Page’s research found that the neuraminidase protein was responsible for the broad immunity provided by the Victoria strain of flu B, which could protect against both Victoria and Yamagata infections. “While other studies have demonstrated the potential to elicit broad immunity using NA as a vaccine, Caroline’s work describes a mechanism for broad, cross-lineage protection elicited by infection, which may have contributed to the disappearance of an entire flu B lineage,” Tompkins said.

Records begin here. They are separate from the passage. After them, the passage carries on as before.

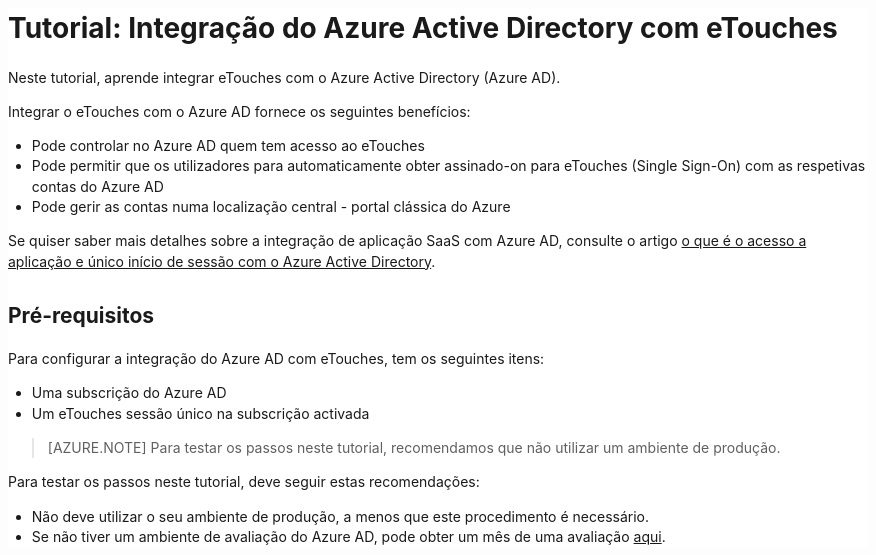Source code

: <properties
    pageTitle="Tutorial: Integração do Azure Active Directory com eTouches | Microsoft Azure"
    description="Saiba como configurar o serviço single sign-on entre o Azure Active Directory e eTouches."
    services="active-directory"
    documentationCenter=""
    authors="jeevansd"
    manager="femila"
    editor=""/>

<tags
    ms.service="active-directory"
    ms.workload="identity"
    ms.tgt_pltfrm="na"
    ms.devlang="na"
    ms.topic="article"
    ms.date="10/18/2016"
    ms.author="jeedes"/>


# <a name="tutorial-azure-active-directory-integration-with-etouches"></a>Tutorial: Integração do Azure Active Directory com eTouches

Neste tutorial, aprende integrar eTouches com o Azure Active Directory (Azure AD).

Integrar o eTouches com o Azure AD fornece os seguintes benefícios:

- Pode controlar no Azure AD quem tem acesso ao eTouches
- Pode permitir que os utilizadores para automaticamente obter assinado-on para eTouches (Single Sign-On) com as respetivas contas do Azure AD
- Pode gerir as contas numa localização central - portal clássica do Azure

Se quiser saber mais detalhes sobre a integração de aplicação SaaS com Azure AD, consulte o artigo [o que é o acesso a aplicação e único início de sessão com o Azure Active Directory](active-directory-appssoaccess-whatis.md).

## <a name="prerequisites"></a>Pré-requisitos

Para configurar a integração do Azure AD com eTouches, tem os seguintes itens:

- Uma subscrição do Azure AD
- Um eTouches sessão único na subscrição activada


> [AZURE.NOTE] Para testar os passos neste tutorial, recomendamos que não utilizar um ambiente de produção.


Para testar os passos neste tutorial, deve seguir estas recomendações:

- Não deve utilizar o seu ambiente de produção, a menos que este procedimento é necessário.
- Se não tiver um ambiente de avaliação do Azure AD, pode obter um mês de uma avaliação [aqui](https://azure.microsoft.com/pricing/free-trial/).



[1]: ./media/active-directory-saas-etouches-tutorial/tutorial_general_01.png
[2]: ./media/active-directory-saas-etouches-tutorial/tutorial_general_02.png
[3]: ./media/active-directory-saas-etouches-tutorial/tutorial_general_03.png
[4]: ./media/active-directory-saas-etouches-tutorial/tutorial_general_04.png
[6]: ./media/active-directory-saas-etouches-tutorial/tutorial_general_05.png
[10]: ./media/active-directory-saas-etouches-tutorial/tutorial_general_06.png
[11]: ./media/active-directory-saas-etouches-tutorial/tutorial_general_07.png
[20]: ./media/active-directory-saas-etouches-tutorial/tutorial_general_100.png
[200]: ./media/active-directory-saas-etouches-tutorial/tutorial_general_200.png
[201]: ./media/active-directory-saas-etouches-tutorial/tutorial_general_201.png
[203]: ./media/active-directory-saas-etouches-tutorial/tutorial_general_203.png
[204]: ./media/active-directory-saas-etouches-tutorial/tutorial_general_204.png
[205]: ./media/active-directory-saas-etouches-tutorial/tutorial_general_205.png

Vaccine development has focused on the HA protein in the past because it can prevent infection, rather than just reduce viral replication like NA, and HA is naturally at higher levels in inactivated vaccines. Vaccines designed to elicit immunity to both proteins could potentially be more effective, Page said, because the NA component could provide broader protection, even if the vaccine strain is mismatched due to the evolution of the HA protein.

“If we’re being realistic, influenza is probably never going to go away. As an RNA virus, it replicates very quickly, making numerous mutations and constantly changing,” Page said. “The situation is even more complicated for influenza A because animals are also involved. Animals can get infected with one strain, while humans are infected with another, and when these strains mix, it can lead to the emergence of pandemic viruses.

“Flu B viruses don’t have that problem, so I strongly believe there is a real opportunity to eliminate flu B from humans. I think the disappearance of Yamagata supports this, as one of the lineages is potentially gone, leaving only one remaining.”